**What you have to do**.
Every entry in the following data should be output exactly.

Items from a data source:
◇ ◇ ◇ ◇ ◇

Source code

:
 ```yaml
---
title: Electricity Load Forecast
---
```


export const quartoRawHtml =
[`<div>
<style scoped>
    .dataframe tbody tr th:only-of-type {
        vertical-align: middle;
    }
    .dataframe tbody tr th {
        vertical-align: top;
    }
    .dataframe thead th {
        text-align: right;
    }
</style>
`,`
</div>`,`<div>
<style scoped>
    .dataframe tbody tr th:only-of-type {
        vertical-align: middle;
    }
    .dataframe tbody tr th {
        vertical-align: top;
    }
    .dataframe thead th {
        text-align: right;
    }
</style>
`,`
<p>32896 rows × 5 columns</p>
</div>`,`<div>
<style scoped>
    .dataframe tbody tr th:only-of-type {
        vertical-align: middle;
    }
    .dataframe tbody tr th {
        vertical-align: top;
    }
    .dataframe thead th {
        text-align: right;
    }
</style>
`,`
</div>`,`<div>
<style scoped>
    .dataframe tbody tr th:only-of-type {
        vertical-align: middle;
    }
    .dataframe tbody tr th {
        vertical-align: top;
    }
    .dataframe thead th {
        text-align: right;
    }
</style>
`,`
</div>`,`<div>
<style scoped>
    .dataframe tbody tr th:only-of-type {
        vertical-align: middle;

◇ ◇ ◇ ◇ ◇

**Result of this task**.
Source code

:
 ```yaml
---
title: Electricity Load Forecast
---
```


export const quartoRawHtml =
[`<div>
<style scoped>
    .dataframe tbody tr th:only-of-type {
        vertical-align: middle;
    }
    .dataframe tbody tr th {
        vertical-align: top;
    }
    .dataframe thead th {
        text-align: right;
    }
</style>
`,`
</div>`,`<div>
<style scoped>
    .dataframe tbody tr th:only-of-type {
        vertical-align: middle;
    }
    .dataframe tbody tr th {
        vertical-align: top;
    }
    .dataframe thead th {
        text-align: right;
    }
</style>
`,`
<p>32896 rows × 5 columns</p>
</div>`,`<div>
<style scoped>
    .dataframe tbody tr th:only-of-type {
        vertical-align: middle;
    }
    .dataframe tbody tr th {
        vertical-align: top;
    }
    .dataframe thead th {
        text-align: right;
    }
</style>
`,`
</div>`,`<div>
<style scoped>
    .dataframe tbody tr th:only-of-type {
        vertical-align: middle;
    }
    .dataframe tbody tr th {
        vertical-align: top;
    }
    .dataframe thead th {
        text-align: right;
    }
</style>
`,`
</div>`,`<div>
<style scoped>
    .dataframe tbody tr th:only-of-type {
        vertical-align: middle;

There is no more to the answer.